Change "glass of water" to "water glass" in the entries from the line with "glasses on the" up to and including the end of the entries, keeping everything else the same and omitting the pictures from your answer.

══════

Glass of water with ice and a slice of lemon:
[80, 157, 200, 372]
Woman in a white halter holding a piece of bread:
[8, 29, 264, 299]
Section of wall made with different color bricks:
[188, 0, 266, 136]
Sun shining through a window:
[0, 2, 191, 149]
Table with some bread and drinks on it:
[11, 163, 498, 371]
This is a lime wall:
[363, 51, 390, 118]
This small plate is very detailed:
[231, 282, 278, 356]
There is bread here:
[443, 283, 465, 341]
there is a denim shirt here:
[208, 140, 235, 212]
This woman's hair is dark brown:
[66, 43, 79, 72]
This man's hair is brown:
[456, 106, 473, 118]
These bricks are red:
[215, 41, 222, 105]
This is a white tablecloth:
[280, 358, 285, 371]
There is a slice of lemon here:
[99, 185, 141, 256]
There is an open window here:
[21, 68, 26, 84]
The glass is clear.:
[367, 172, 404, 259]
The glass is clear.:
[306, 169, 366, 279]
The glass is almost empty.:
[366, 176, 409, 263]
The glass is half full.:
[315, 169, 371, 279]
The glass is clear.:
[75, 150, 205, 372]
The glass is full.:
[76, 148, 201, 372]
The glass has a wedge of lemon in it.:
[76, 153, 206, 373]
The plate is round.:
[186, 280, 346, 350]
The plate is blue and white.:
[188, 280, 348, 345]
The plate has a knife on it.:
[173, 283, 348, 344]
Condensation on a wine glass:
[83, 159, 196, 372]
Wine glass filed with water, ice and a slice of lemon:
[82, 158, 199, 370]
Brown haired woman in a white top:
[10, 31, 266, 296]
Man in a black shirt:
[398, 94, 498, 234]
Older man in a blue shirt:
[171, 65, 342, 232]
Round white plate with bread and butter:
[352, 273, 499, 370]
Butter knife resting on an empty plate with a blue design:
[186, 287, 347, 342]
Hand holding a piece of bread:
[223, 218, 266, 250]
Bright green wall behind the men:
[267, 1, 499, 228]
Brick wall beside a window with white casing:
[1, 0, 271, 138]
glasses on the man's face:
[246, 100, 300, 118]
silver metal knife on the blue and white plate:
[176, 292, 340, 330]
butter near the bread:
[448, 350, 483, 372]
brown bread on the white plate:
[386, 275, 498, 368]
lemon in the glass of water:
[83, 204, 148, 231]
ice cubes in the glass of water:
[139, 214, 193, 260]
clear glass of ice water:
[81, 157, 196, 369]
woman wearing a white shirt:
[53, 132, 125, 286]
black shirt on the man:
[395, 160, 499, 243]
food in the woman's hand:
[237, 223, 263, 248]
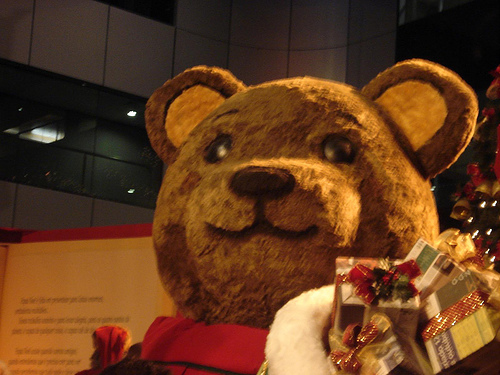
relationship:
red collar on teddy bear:
[146, 310, 261, 374] [127, 53, 457, 353]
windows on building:
[1, 66, 167, 216] [0, 0, 403, 230]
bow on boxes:
[327, 255, 428, 313] [289, 235, 499, 372]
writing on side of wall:
[8, 290, 134, 372] [0, 236, 180, 371]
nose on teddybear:
[227, 160, 298, 203] [89, 56, 479, 373]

══════

Complete response –
glasses on the man's face:
[246, 100, 300, 118]
silver metal knife on the blue and white plate:
[176, 292, 340, 330]
butter near the bread:
[448, 350, 483, 372]
brown bread on the white plate:
[386, 275, 498, 368]
lemon in the water glass:
[83, 204, 148, 231]
ice cubes in the water glass:
[139, 214, 193, 260]
clear glass of ice water:
[81, 157, 196, 369]
woman wearing a white shirt:
[53, 132, 125, 286]
black shirt on the man:
[395, 160, 499, 243]
food in the woman's hand:
[237, 223, 263, 248]
relationship:
red collar on teddy bear:
[146, 310, 261, 374] [127, 53, 457, 353]
windows on building:
[1, 66, 167, 216] [0, 0, 403, 230]
bow on boxes:
[327, 255, 428, 313] [289, 235, 499, 372]
writing on side of wall:
[8, 290, 134, 372] [0, 236, 180, 371]
nose on teddybear:
[227, 160, 298, 203] [89, 56, 479, 373]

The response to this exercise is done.